Almost all big businesses take on at least some debt and reap the tax savings that come with it. Just as Congress long ago made mortgage interest one of the largest tax deductible expenses for homeowners, lawmakers made interest on business debt tax-deductible more than a century ago. It is usually the cheapest money companies can tap for expansion.
For many companies, how much debt they take on is a key part of their financial strategy. By borrowing someone else’s money, their owners can expect higher returns — but at higher risk — than if they used only their own funds.
Private equity firms — once called leveraged buyout firms — put that strategy on steroids. Like home flippers in the heyday before the Great Recession, they aim to buy undervalued companies, mostly using borrowed money. They then try to fix them up — perhaps by hiring better managers and developing new products — and sell them at a profit, either to other companies or through a public stock offering to investors.
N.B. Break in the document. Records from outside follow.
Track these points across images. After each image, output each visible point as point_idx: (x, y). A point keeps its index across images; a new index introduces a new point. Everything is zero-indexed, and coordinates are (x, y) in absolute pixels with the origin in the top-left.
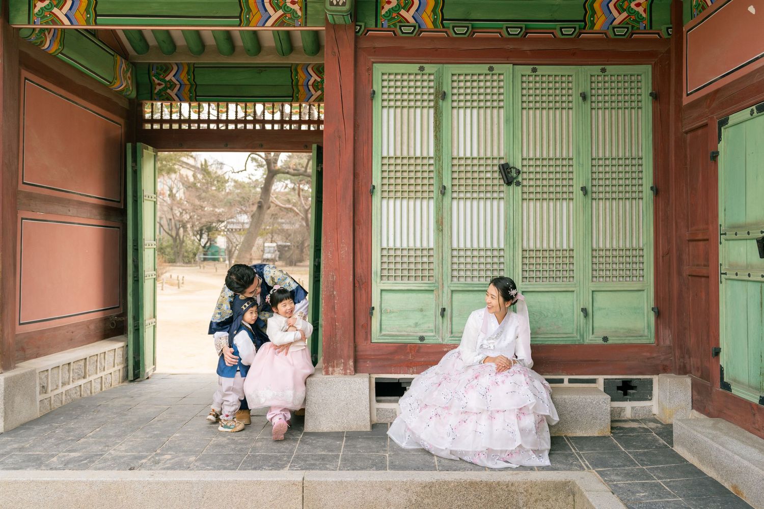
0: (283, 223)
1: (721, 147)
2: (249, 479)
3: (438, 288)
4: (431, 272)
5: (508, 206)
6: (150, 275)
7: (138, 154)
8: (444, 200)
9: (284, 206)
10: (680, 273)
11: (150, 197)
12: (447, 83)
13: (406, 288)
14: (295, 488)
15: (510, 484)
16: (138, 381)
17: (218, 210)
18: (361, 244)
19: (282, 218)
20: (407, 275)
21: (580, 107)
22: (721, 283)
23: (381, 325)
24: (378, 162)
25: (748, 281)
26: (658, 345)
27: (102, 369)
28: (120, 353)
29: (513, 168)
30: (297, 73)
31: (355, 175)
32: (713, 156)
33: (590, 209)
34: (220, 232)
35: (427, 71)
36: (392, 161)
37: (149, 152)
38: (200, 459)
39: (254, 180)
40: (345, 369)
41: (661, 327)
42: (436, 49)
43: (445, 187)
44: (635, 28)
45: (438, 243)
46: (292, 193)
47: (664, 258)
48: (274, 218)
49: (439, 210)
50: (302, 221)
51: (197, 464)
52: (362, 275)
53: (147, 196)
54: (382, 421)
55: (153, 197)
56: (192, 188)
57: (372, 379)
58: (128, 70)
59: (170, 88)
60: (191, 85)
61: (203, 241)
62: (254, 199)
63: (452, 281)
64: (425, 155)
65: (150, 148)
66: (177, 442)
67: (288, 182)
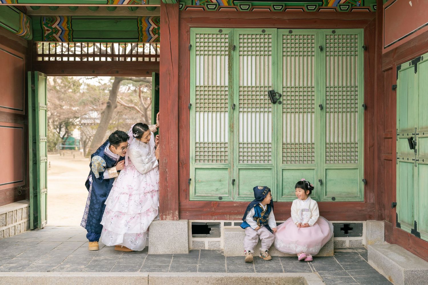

But like many of those home flippers who sank under high debt and falling home values during the 2007-2009 financial crisis, private equity firms have struggled with their 2005-2007 buyouts.
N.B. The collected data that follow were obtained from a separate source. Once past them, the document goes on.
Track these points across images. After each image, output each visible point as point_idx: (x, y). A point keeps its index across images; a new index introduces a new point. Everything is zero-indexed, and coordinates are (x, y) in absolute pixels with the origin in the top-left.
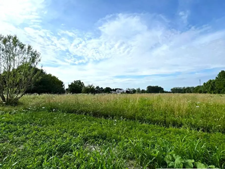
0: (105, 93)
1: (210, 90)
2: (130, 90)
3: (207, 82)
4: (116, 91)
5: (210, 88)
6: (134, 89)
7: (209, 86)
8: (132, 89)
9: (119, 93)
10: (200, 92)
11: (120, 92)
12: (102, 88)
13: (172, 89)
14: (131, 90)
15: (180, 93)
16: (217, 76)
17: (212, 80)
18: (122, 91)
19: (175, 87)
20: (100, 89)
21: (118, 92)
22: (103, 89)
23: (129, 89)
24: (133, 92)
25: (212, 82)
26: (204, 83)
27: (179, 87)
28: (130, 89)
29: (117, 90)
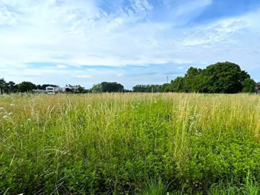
0: (23, 92)
1: (177, 89)
2: (73, 88)
3: (175, 80)
4: (45, 89)
5: (178, 87)
6: (79, 86)
7: (177, 85)
8: (76, 86)
9: (52, 92)
10: (168, 91)
11: (53, 90)
12: (12, 83)
13: (134, 88)
14: (75, 88)
15: (144, 92)
16: (186, 73)
17: (180, 77)
18: (57, 89)
19: (138, 85)
20: (6, 84)
21: (50, 90)
22: (15, 84)
23: (70, 86)
24: (78, 91)
25: (180, 80)
26: (172, 81)
27: (142, 85)
28: (72, 86)
29: (47, 88)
In First Data’s case, KKR, the granddaddy of private equity firms, borrowed about 80 percent of the $27.5 billion purchase price, including company debt that was assumed as part of the 2007 deal.
First Data has lost roughly $9 billion and gone through five management teams since then, and cut thousands of jobs during the recession.
Vic Syracuse, who joined the company soon after the buyout but left after 16 months, said debt pressures and a dysfunctional culture thwarted First Data’s makeover efforts. “It’s nice to see they’re making a profit, but it should have happened long ago,” said the former executive, who now runs Base Leg Aviation, a personal aircraft business in Locust Grove.
In its emailed statement, First Data said it has taken steps to restore profitability since a new management team was named in late 2013.
Last year, First Data raised $3.5 billion from investors, including about $1 billion from KKR, adding to its non-debt capital. The company also said it has invested in new products and acquisitions such as a mobile app for merchants’ loyalty card programs, and an expansion in Brazil. Its revenues grew 3 percent last year, to $11.2 billion.
“Now, with our business turning around, we’re more of an industry leader than ever, and still a vital part of Atlanta’s economy,” First Data said.